Mother called me back, ten minutes later. ‘You still there, Ash?’
I hobbled on a couple of paces, Henry’s lead and my walking stick in one hand, phone in the other. ‘Just about.’ The sun was a fierce yellow smear on the horizon, the sky above turning to ink. Stars struggling to shine through as the cloud thickened and the wind picked up again.
‘We found Leah MacNeil’s mobile. It was in the householder’s jacket pocket.’
‘So Watt was right for a change. They were co-conspirators?’
‘Householder swears he doesn’t know Gordon Smith, he’s never met Gordon Smith, and he wouldn’t recognise Gordon Smith if he got in the bath with him.’ A pause. ‘Which struck me as a rather strange metaphor, but there you go.’
‘And you believe him?’
‘Says he was in Stirling for work, stopped at the petrol station this morning to fill up, and that was all he knew till we smashed his door down and caught his wife on the toilet. We checked with his work — he installs and maintains poles for pole dancing — he was at a pole-dancing-for-fitness-and-wellbeing place, which is apparently a thing now. Our hypothesis is that Smith must’ve slipped it into his pocket while he wasn’t looking.’

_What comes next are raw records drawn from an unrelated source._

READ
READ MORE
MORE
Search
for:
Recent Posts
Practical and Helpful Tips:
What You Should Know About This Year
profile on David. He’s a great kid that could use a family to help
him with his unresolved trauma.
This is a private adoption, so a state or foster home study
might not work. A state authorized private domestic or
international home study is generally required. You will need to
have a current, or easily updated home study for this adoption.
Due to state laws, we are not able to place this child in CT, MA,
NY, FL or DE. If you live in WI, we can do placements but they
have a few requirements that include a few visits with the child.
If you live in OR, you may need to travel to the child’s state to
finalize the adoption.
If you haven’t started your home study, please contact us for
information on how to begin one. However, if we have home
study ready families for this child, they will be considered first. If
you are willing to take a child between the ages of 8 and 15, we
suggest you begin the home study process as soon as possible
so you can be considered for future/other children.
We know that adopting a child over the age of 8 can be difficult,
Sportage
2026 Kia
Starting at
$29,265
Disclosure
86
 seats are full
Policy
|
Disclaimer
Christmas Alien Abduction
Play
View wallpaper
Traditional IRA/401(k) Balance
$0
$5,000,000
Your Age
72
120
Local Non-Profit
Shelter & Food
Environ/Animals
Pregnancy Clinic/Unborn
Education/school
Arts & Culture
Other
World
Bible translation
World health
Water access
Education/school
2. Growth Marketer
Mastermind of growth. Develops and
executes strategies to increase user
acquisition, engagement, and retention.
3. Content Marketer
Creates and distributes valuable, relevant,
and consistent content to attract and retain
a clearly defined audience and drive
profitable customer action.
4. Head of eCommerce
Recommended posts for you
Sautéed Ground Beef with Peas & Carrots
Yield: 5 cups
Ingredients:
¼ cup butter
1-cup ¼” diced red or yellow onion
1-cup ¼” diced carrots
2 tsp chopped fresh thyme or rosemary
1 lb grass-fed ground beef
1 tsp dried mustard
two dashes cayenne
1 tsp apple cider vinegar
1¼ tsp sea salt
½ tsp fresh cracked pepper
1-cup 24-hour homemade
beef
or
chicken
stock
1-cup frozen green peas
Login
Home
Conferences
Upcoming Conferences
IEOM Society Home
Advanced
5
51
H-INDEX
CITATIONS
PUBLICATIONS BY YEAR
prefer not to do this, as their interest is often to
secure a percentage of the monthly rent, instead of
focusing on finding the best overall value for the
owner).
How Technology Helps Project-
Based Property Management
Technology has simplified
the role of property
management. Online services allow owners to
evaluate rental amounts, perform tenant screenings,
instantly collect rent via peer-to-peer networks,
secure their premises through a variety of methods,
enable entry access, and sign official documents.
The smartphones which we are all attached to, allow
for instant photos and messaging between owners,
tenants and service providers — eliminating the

‘And let me guess, he bought petrol from the Sainsbury’s supermarket.’
‘Kept the receipt so he could claim it back on expenses.’
‘Can you email me a photo? Well, two photos: one of the guy and one of the receipt?’
I’d got to the edge of the police cordon, where a bored PC in a fluorescent-yellow padded jacket stood, huffing warm breath into his hands and stomping his feet, behind the line of blue-and-white ‘POLICE’ tape.
And there was Helen MacNeil, standing at the open hatch to ‘FIONA’S FANTASTIC FRIED-FOOD EMPORIUM!’ clutching a polystyrene cup of something and a thing in a roll. Staring at me. No sign of her horrible companion, so I gave her a small wave and a tight smile. Then went back to the phone.
‘I’m starting to think things might not be as straightforward as they seemed.’
A moment’s silence. Followed by, ‘Straightforward? Have you been working on a different case, because the one I’m investigating has been a great big bucket of slithering venomous snakes since the start!’
‘No, I meant...’ Yeah. ‘Look, I’ve got to go: Helen MacNeil’s here.’
‘Have you told her about her granddaughter?’
‘Do you want me to?’
‘No.’ And with that, Mother hung up.
I thumbed out a reply to Leah’s latest text.
Where are you? How can you be texting
me, when the police have got your phone?
SEND.
Helen MacNeil stomped over to the cordon, chewing on her butty. ‘You found something.’
I nodded towards the manky yellow Golf. Couldn’t tell if anyone was inside, the industrial estate’s lights sucked the colour out of everything and the rusty hatchback’s windscreen was opaque in the gloom. ‘You didn’t ditch Jennifer, then.’
‘Is it Leah? Is she in there? Did he kill her?’
‘She’s using you, Helen. And once she’s done, she’ll dump you and move on to the next sucker.’